The S. windows to the S. aisle are early fourteenth century work, formed of pairs of trefoiled lights with little encircled quatrefoils in their heads.  The chancel, though much restored, is also essentially Decorated, although the E. window is Victorian and the N. and S. windows, each formed of two trefoiled lights with a rounded triangle above, all seem to have been restored.  Thus the best work of this period is the excellent five-light nave W. window (illustrated  left) with an elaborate form of reticulated tracery with subreticulation, beneath an ogee arch which rises to a crocketed niche at the point.  The E. and N. windows to the transept are four-light and Perpendicular, with supermullioned tracery and outer lights subarcuated in pairs, but the former is also set between a pair of surviving lancets.  Inside the church, all these windows reveal their deep splays with flat-chamfered surrounds and side shafts without capitals.
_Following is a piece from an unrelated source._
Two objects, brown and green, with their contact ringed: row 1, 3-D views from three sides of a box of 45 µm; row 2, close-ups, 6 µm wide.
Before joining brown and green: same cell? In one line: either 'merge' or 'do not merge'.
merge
The aisle W. windows are both four-light but the N. window has supermullioned tracery with strong mullions between the lights and the S. window is uncusped and untraceried, and probably Tudor.  The nave clerestory is formed of five pairs of large square-headed windows in Perpendicular style, all apparently renewed.  The massive S. tower (shown below right, from the south) is fifteenth century in date and rises in four stages supported by angle buttresses to the first two, to two-light supermullioned bell-openings, battlements decorated with blank arches, and crocketed pinnacles at the corners. A projecting square section at the southwest angle, houses the stair turret.
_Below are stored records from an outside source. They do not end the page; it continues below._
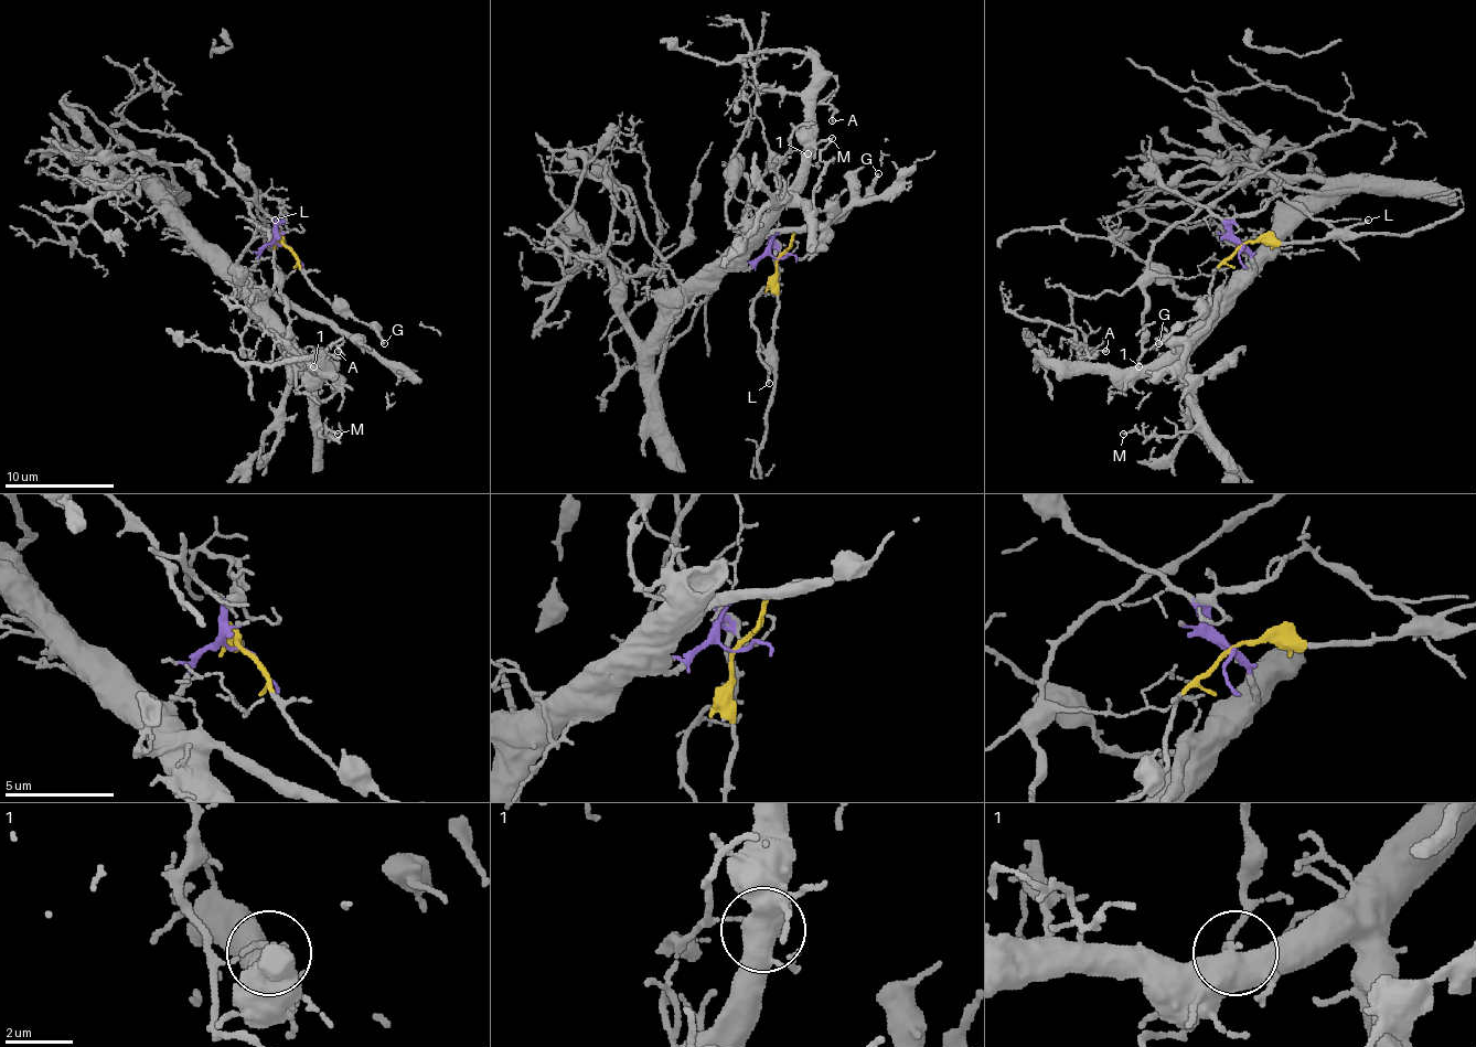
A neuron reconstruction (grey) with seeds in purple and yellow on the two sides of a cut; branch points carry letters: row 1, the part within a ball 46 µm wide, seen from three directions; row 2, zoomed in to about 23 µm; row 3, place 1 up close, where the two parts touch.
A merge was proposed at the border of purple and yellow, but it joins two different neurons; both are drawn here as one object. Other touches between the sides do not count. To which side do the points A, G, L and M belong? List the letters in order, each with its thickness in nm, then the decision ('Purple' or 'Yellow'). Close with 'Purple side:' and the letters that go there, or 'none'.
A: Thickness 140 nm. Purple
G: Thickness 190 nm. Yellow
L: Thickness 160 nm. Yellow
M: Thickness 120 nm. Purple
Purple side: A, M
Finally, other features to mention briefly include the odd N. porch, with five little trefoil-cusped windows arranged round an unmoulded arch and quatrefoil openings at the sides.  Church carpentry is not of much importance but significant monuments in the building include one to John Chamberlayne (d. 1714) on the N. wall of the chancel (shown in the thumbnail, below left), with a long inscription in Latin, putti above, an open and broken and pediment with more putti on top and an achievement between, black marble Corinthian columns at the sides, and the usual symbols of mortality beneath (four skulls).  Another monument on the S. wall of the sanctuary commemorates another John Chamberlayne (d. 1667) and features an open and broken pediment enclosing an achievement, supported by barley-sugar columns  The easternmost S. window in the chancel has a lowered sill to create a sedilia and there is a piscina with a credence shelf immediately to the east.



*But which Edward? According to the church guide, this is far from clear. However, this glossy publication is a sad disappointment, for it is one of many such guides in which a blend of broad generalisations with unimportant or irrelevant detail, passes for worthwhile information!